-- About this exercise --
Answer the following questions using the mailing list post.
1. Who sent the post?
2. At what event was the idea of moving components to the buffer cache first pitched?
3. What does the post say would be tracked per block to ensure durability and consistency?

-- Page text --
Proposal: SLRU to Buffer Cache

From: Shawn Debnath <sdn(at)amazon(dot)com>
To: <pgsql-hackers(at)postgresql(dot)org>
Subject: Proposal: SLRU to Buffer Cache
Date: 2018-08-14 21:35:00
Message-ID: 20180814213500.GA74618@60f81dc409fc.ant.amazon.com
Views: Raw Message | Whole Thread | Download mbox | Resend email
Thread:
Lists: pgsql-hackers

Hello hackers,

At the Unconference in Ottawa this year, I pitched the idea of moving
components off of SLRU and on to the buffer cache. The motivation
behind the idea was three fold:

* Improve performance by eliminating fixed sized caches, simplistic
scan and eviction algorithms.
* Ensuring durability and consistency by tracking LSNs and checksums
per block.
* Consolidating caching strategies in the engine to simplify the
codebase, and would benefit from future buffer cache optimizations.

[Saved data entries]
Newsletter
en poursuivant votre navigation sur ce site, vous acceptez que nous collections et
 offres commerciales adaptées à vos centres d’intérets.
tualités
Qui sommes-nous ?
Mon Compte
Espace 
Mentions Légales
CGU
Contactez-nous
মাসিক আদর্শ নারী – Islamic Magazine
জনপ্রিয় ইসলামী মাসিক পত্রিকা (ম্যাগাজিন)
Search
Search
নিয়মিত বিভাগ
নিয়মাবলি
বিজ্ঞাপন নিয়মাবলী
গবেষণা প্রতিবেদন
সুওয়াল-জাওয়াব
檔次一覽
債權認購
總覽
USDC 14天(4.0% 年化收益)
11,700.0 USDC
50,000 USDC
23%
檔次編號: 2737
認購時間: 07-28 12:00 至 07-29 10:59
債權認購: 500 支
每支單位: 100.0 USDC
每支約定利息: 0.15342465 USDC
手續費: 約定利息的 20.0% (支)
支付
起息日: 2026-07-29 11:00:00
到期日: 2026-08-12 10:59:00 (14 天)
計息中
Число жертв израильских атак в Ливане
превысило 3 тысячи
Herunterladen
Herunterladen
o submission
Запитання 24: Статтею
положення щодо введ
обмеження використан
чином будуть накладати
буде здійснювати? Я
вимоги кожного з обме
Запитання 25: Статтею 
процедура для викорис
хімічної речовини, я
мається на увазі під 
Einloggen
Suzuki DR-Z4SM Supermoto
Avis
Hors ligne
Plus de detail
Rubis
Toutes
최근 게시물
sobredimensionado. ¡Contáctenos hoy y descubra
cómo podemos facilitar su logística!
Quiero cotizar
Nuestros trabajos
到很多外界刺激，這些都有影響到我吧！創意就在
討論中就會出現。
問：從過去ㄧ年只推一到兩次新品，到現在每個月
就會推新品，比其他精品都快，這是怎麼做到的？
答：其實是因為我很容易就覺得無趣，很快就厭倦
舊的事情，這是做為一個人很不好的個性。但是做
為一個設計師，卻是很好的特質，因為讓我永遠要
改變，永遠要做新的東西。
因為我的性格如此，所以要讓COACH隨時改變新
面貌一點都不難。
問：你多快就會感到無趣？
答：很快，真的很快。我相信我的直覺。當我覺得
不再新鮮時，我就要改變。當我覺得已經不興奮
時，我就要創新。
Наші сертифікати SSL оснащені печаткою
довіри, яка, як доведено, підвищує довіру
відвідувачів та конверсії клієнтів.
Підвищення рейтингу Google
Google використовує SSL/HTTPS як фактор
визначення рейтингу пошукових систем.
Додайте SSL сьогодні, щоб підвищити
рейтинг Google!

-- Result --
1. Shawn Debnath
2. The Unconference in Ottawa
3. LSNs and checksums